Certains aspects de la vie de Jésus furent mythifiés afin de le présenter comme un Juif favorable à Rome, il est néanmoins peu probable que le Jésus de l'histoire ait été ce pacifiste, mais plus probablement le sicaire Barabbas. D'autres passages des évangiles laissent perplexe, puisque Matthieu affirme que Jésus parlait du royaume des cieux et Luc affirme qu'il parlait du royaume de Dieu; or, en hébreu, il est impossible de confondre royaume 'èlohim (royaume de Dieu) et royaume hashamayim (royaume des cieux); le Jésus de l'histoire a donc plus certainement annoncé le royaume au sens de royaume de Judée, et les évangélistes ont autant que possible édulcoré ses propos; les rabbins n'ont pas procédé autrement, tant et si bien que certains rabbins contemporains croient que l'État d'Israël n'est pas légitime, alors que les paroles des sages du Talmud visaient à empêcher les Juifs de se jeter aveuglément dans n'importe quelle révolte.

DONNÉES FOURNIES:
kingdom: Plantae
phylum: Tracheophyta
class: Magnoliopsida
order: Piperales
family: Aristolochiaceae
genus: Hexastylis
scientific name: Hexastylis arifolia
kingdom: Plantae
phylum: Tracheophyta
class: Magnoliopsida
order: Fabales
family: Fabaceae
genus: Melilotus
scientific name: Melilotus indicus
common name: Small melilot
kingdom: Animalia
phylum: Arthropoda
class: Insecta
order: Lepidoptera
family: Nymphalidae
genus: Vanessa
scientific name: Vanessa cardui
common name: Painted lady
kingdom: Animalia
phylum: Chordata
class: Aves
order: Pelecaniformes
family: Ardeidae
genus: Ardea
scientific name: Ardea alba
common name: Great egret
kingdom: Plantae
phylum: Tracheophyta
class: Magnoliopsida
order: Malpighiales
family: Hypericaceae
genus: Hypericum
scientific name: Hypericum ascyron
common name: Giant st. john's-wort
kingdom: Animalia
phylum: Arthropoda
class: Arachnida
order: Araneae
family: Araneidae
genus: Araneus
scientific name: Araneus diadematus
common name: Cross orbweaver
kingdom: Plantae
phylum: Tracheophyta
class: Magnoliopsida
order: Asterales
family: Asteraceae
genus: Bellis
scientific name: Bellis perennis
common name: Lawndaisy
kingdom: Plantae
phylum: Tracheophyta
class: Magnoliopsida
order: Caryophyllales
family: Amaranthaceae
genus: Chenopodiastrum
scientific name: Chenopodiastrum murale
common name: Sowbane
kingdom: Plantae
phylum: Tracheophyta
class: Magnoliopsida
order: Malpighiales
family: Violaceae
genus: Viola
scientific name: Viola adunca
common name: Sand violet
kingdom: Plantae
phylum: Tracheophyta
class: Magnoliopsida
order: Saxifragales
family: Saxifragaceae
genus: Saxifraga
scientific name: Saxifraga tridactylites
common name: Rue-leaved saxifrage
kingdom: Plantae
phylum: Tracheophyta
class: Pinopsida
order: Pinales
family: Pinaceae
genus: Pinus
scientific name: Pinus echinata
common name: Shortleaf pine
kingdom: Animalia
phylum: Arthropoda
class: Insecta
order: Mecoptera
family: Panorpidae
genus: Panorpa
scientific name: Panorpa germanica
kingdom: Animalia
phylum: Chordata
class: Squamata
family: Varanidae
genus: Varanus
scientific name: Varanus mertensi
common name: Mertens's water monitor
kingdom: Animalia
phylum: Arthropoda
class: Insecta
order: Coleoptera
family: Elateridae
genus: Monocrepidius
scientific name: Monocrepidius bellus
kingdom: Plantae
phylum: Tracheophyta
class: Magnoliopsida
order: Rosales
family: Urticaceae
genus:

À FAIRE:
**A)** Répondez à ces questions d'après l'extrait :
(i) Selon Matthieu, de quel royaume Jésus parlait-il ?
(ii) Quel mot hébreu l'extrait associe-t-il au royaume de Dieu ?
(iii) Que croient certains rabbins contemporains au sujet de l'État d'Israël ?
**B)** Relevez toutes les expressions de l'extrait formées avec le mot « royaume ».
**C)** Reformulez sous forme de liste le paragraphe de l'extrait qui commence par « Certains aspects de la vie de Jésus », en conservant ses faits principaux.
Les lignes n'interviennent pas dans ce travail.

CORRIGÉ:
**A)**
(i) Du royaume des cieux.
(ii) 'èlohim (royaume 'èlohim).
(iii) Ils croient qu'il n'est pas légitime.

**B)** royaume des cieux, royaume de Dieu, royaume 'èlohim, royaume hashamayim, royaume de Judée

**C)**
- Certains aspects de la vie de Jésus ont été mythifiés pour le présenter comme un Juif favorable à Rome. Le Jésus de l'histoire n'était sans doute pas ce pacifiste, mais plus probablement le sicaire Barabbas.
- Matthieu affirme que Jésus parlait du royaume des cieux, et Luc du royaume de Dieu. Or, en hébreu, on ne peut pas confondre royaume 'èlohim et royaume hashamayim.
- Le Jésus de l'histoire a donc plus certainement annoncé le royaume de Judée, et les évangélistes ont édulcoré ses propos autant que possible.
- Les rabbins ont fait de même. Ainsi, certains rabbins contemporains croient que l'État d'Israël n'est pas légitime, alors que les sages du Talmud voulaient empêcher les Juifs de se jeter aveuglément dans n'importe quelle révolte.